> _About this task_
The expected answer is the set of lines in the data below between the line holding "15px; fill: #1d1d1d;" and the line holding "M 831,43 L 858,53", inclusive, written out exactly.

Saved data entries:
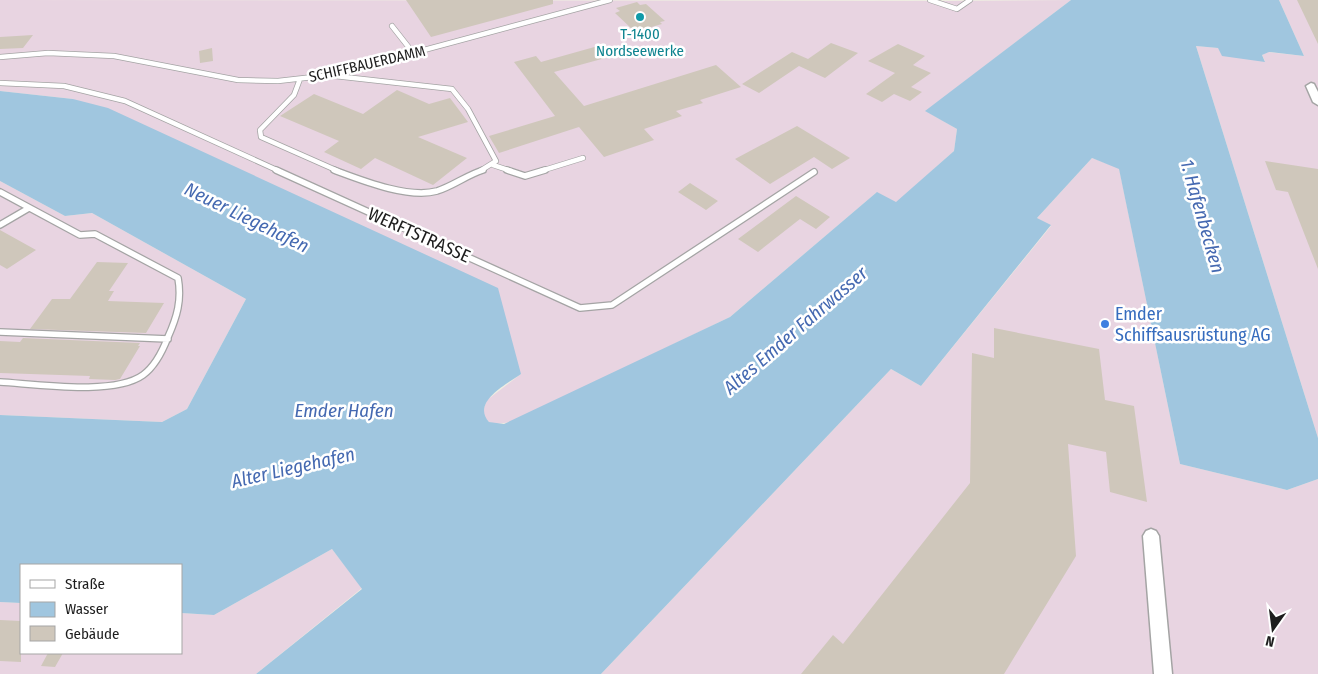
<svg xmlns="http://www.w3.org/2000/svg" width="1318" height="674" font-family="'Fira Sans Condensed',sans-serif">
	<style>
		.industrial { fill: #e8d4e1 }
		.water { fill: #a0c6df }
		.building { fill: #cfc7bb }
		.lines { fill: none; stroke-linecap: round; stroke-linejoin: round }
		.lane-far1-casing { stroke: #a4a4a4; stroke-width: 6 }
		.lane-casing { stroke: #a4a4a4; stroke-width: 8 }
		.street-casing { stroke: #a4a4a4; stroke-width: 3 }
		.lane-far1 { stroke: #fff; stroke-width: 4.5 }
		.lane { stroke: #fff; stroke-width: 5.5 }
		.street { fill: #fff; fill-rule: evenodd }
		.culture-dot { fill: #0f9aa8; stroke: #fff; stroke-width: 2 }
		.shop-dot { fill: #3f7fe0; stroke: #fff; stroke-width: 2 }
		.labels { text-anchor: middle; stroke-width: 5; stroke-linejoin: round; paint-order: stroke }
		.far-culture-label { font-size: 15px; fill: #0d838f; stroke: #fff }
		.far-street-label { font-size: 15px; fill: #1d1d1d; stroke: #fff }
		.street-label { font-size: 18px; fill: #1d1d1d; stroke: #fff }
		.shop-label { font-size: 18px; fill: #366cbe; stroke: #fff; text-anchor: start }
		.water-label { font-size: 19px; font-style: italic; fill: #4569b1; stroke: #fff }
	</style>
	<rect width="100%" height="100%" fill="#efede2"/>
	<path class="industrial" d="M 0,0 L 952,1 L 1071,0 L 926,111 L 957,129 L 954,151 L 896,203 L 876,193 L 730,317 L 512,422 L 495,424 L 489,422 L 484,417 L 483,410 L 487,400 L 521,374 L 73,99 L 0,91 Z
		M 1279,0 L 1318,0 L 1318,438 L 1196,46 L 1218,48 L 1265,61 L 1262,55 L 1268,52 L 1304,56 Z
		M 1092,158 L 1119,168 L 1180,464 L 1287,490 L 1318,479 L 1318,674 L 601,674 L 891,369 L 921,386 L 1051,226 L 1037,218 Z
		M 0,181 L 65,216 L 92,213 L 246,299 L 187,409 L 162,422 L 0,415 Z
		M 332,549 L 362,588 L 256,674 L 0,674 L 0,602 L 21,603 L 21,653 L 181,653 L 181,613 L 214,615 Z"/>
	<path class="water" d="M 1071,0 L 1279,0 L 1304,56 L 1269,52 L 1262,55 L 1265,62 L 1222,56 L 1218,48 L 1196,46 L 1318,438 L 1318,479 L 1287,490 L 1180,464 L 1119,169 L 1092,158 L 1037,218 L 1051,225 L 921,386 L 891,369 L 601,674 L 256,674 L 362,589 L 332,549 L 214,615 L 181,613 L 181,565 L 21,565 L 21,603 L 0,602 L 0,415 L 162,422 L 187,409 L 246,299 L 92,213 L 65,216 L 0,181 L 0,91 L 73,99 L 108,108 L 498,288 L 521,374 C 507,384 471,402 489,422 L 504,424 L 730,317 L 877,192 L 896,202 L 954,151 L 957,129 L 925,111 Z"/>
	<path class="building" d="M 406,0 L 553,0 L 553,4 L 431,37 Z
		M 1297,0 L 1318,0 L 1318,44 Z
		M 637,2 L 640,5 L 646,4 L 665,21 L 660,22 L 662,24 L 641,30 L 639,28 L 633,30 L 615,13 L 620,11 L 616,8 Z
		M 33,35 L 23,48 L 0,49 L 0,37 Z
		M 831,43 L 858,53 L 825,78 L 799,66 L 759,93 L 742,84 L 792,52 L 808,59 Z
		M 898,44 L 925,56 L 913,65 L 931,73 L 911,87 L 922,92 L 910,101 L 894,94 L 882,102 L 866,94 L 895,73 L 868,61 Z
		M 598,46 L 609,57 L 554,72 L 584,106 L 716,65 L 741,87 L 700,100 L 703,103 L 676,111 L 682,116 L 644,129 L 654,140 L 604,157 L 579,127 L 499,153 L 489,136 L 555,116 L 514,62 L 536,56 L 541,62 Z
		M 212,48 L 213,61 L 200,63 L 199,51 Z
		M 397,90 L 429,104 L 450,98 L 468,122 L 418,137 L 467,158 L 433,185 L 375,158 L 361,169 L 324,152 L 339,141 L 280,116 L 314,94 L 363,114 Z
		M 797,126 L 850,158 L 832,169 L 814,157 L 770,184 L 735,159 Z
		M 1265,161 L 1318,169 L 1318,269 L 1288,192 L 1276,190 Z
		M 690,183 L 718,201 L 706,210 L 678,192 Z
		M 796,196 L 830,217 L 816,229 L 800,219 L 758,252 L 738,239 Z
		M 0,230 L 36,250 L 7,269 L 0,265 Z
		M 97,262 L 128,263 L 109,291 L 114,291 L 108,301 L 164,303 L 146,333 L 30,329 L 52,299 L 70,299 Z
		M 994,328 L 1099,349 L 1105,400 L 1134,406 L 1147,502 L 1110,492 L 1106,452 L 1068,444 L 1076,556 L 1004,674 L 801,674 L 833,635 L 843,644 L 970,483 L 972,353 L 994,358 Z
		M 23,338 L 140,343 L 138,346 L 140,346 L 120,379 L 115,380 L 89,379 L 90,376 L 0,373 L 0,341 L 20,342 Z
		M 0,620 L 21,621 L 21,662 L 0,661 Z
		M 48,653 L 63,653 L 55,667 L 41,666 Z"/>
	<g class="lines">
		<defs>
			<path id="lane-far1" d="M 930,0 L 957,9 L 970,0
				M 392,26 L 414,54
				M 0,57 L 48,53 L 114,56 L 238,80 L 278,81 L 331,75 L 610,0
				M 335,76 L 452,89 L 468,109 L 496,161 L 480,171
				M 300,79 L 294,95 L 260,130 L 261,137 L 338,171
				M 0,83 L 64,86 L 125,101 L 279,171
				M 493,165 L 511,171
				M 541,171 L 583,158"/>
			<path id="lane" d="M 276,170 L 580,308 L 612,305 L 814,172
				M 334,170 C 361,180 408,199 437,191 C 453,186 467,175 483,170
				M 507,170 L 525,176 L 545,170
				M 0,192 L 80,235 L 95,234 L 178,278 C 182,300 177,317 168,337 C 163,350 154,367 143,375 C 114,396 35,384 0,382
				M 0,225 L 29,208
				M 0,332 L 168,339"/>
			<path id="street" d="M 1311,83 L 1314,84 L 1318,92 L 1318,105 L 1313,102 L 1306,86 Z
				M 1151,529 L 1156,531 L 1159,536 L 1172,674 L 1154,674 L 1143,536 L 1146,531 Z"/>
		</defs>
		<use href="#lane-far1" class="lane-far1-casing"/>
		<use href="#lane" class="lane-casing"/>
		<use href="#street" class="street-casing"/>
		<use href="#lane-far1" class="lane-far1"/>
		<use href="#lane" class="lane"/>
		<use href="#street" class="street"/>
	</g>
	<circle class="culture-dot" cx="640" cy="17" r="5"/>
	<circle class="shop-dot" cx="1105" cy="324" r="5"/>
	<g class="labels">
		<g class="far-culture-label">
			<text x="640" y="39">T-1400<tspan x="640" dy="17">Nordseewerke</tspan></text>
		</g>
		<g class="far-street-label">
			<text transform="translate(367 64) rotate(-13)" y="5">SCHIFFBAUERDAMM</text>
		</g>
		<g class="street-label">
			<text transform="translate(419 235) rotate(24)" y="6">WERFTSTRASSE</text>
		</g>
		<g class="shop-label">
			<text x="1115" y="320">Emder<tspan x="1115" dy="21">Schiffsausrüstung AG</tspan></text>
		</g>
		<g class="water-label">
			<text transform="translate(1203 216) rotate(74)" y="7">1. Hafenbecken</text>
			<text transform="translate(247 217) rotate(26)" y="7">Neuer Liegehafen</text>
			<text transform="translate(795 330) rotate(-41)" y="7">Altes Emder Fahrwasser</text>
			<text x="344" y="417">Emder Hafen</text>
			<text transform="translate(293 467) rotate(-13)" y="7">Alter Liegehafen</text>
		</g>
	</g>
	<rect x="20" y="564" width="162" height="90" fill="#ffffff" stroke="#a5a5a5"/>
	<rect x="30" y="580" width="25" height="8" fill="#ffffff" stroke="#a5a5a5"/>
	<text x="65" y="589" font-size="15" fill="#1d1d1d">Straße</text>
	<rect x="30" y="602" width="25" height="15" fill="#a0c6df" stroke="#a5a5a5"/>
	<text x="65" y="614" font-size="15" fill="#1d1d1d">Wasser</text>
	<rect x="30" y="626" width="25" height="15" fill="#cfc7bb" stroke="#a5a5a5"/>
	<text x="65" y="639" font-size="15" fill="#1d1d1d">Gebäude</text>
	<g transform="translate(1273 629) rotate(194)" stroke="#ffffff" stroke-width="4" paint-order="stroke">
	<path d="M0-4L9 19L0 12L-9 19Z" fill="#1d1d1d"/>
	<text y="-8" font-size="14" font-weight="bold" text-anchor="middle" fill="#1d1d1d">N</text>
	</g>
</svg>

> _Problem solution_
		.far-street-label { font-size: 15px; fill: #1d1d1d; stroke: #fff }
		.street-label { font-size: 18px; fill: #1d1d1d; stroke: #fff }
		.shop-label { font-size: 18px; fill: #366cbe; stroke: #fff; text-anchor: start }
		.water-label { font-size: 19px; font-style: italic; fill: #4569b1; stroke: #fff }
	</style>
	<rect width="100%" height="100%" fill="#efede2"/>
	<path class="industrial" d="M 0,0 L 952,1 L 1071,0 L 926,111 L 957,129 L 954,151 L 896,203 L 876,193 L 730,317 L 512,422 L 495,424 L 489,422 L 484,417 L 483,410 L 487,400 L 521,374 L 73,99 L 0,91 Z
		M 1279,0 L 1318,0 L 1318,438 L 1196,46 L 1218,48 L 1265,61 L 1262,55 L 1268,52 L 1304,56 Z
		M 1092,158 L 1119,168 L 1180,464 L 1287,490 L 1318,479 L 1318,674 L 601,674 L 891,369 L 921,386 L 1051,226 L 1037,218 Z
		M 0,181 L 65,216 L 92,213 L 246,299 L 187,409 L 162,422 L 0,415 Z
		M 332,549 L 362,588 L 256,674 L 0,674 L 0,602 L 21,603 L 21,653 L 181,653 L 181,613 L 214,615 Z"/>
	<path class="water" d="M 1071,0 L 1279,0 L 1304,56 L 1269,52 L 1262,55 L 1265,62 L 1222,56 L 1218,48 L 1196,46 L 1318,438 L 1318,479 L 1287,490 L 1180,464 L 1119,169 L 1092,158 L 1037,218 L 1051,225 L 921,386 L 891,369 L 601,674 L 256,674 L 362,589 L 332,549 L 214,615 L 181,613 L 181,565 L 21,565 L 21,603 L 0,602 L 0,415 L 162,422 L 187,409 L 246,299 L 92,213 L 65,216 L 0,181 L 0,91 L 73,99 L 108,108 L 498,288 L 521,374 C 507,384 471,402 489,422 L 504,424 L 730,317 L 877,192 L 896,202 L 954,151 L 957,129 L 925,111 Z"/>
	<path class="building" d="M 406,0 L 553,0 L 553,4 L 431,37 Z
		M 1297,0 L 1318,0 L 1318,44 Z
		M 637,2 L 640,5 L 646,4 L 665,21 L 660,22 L 662,24 L 641,30 L 639,28 L 633,30 L 615,13 L 620,11 L 616,8 Z
		M 33,35 L 23,48 L 0,49 L 0,37 Z
		M 831,43 L 858,53 L 825,78 L 799,66 L 759,93 L 742,84 L 792,52 L 808,59 Z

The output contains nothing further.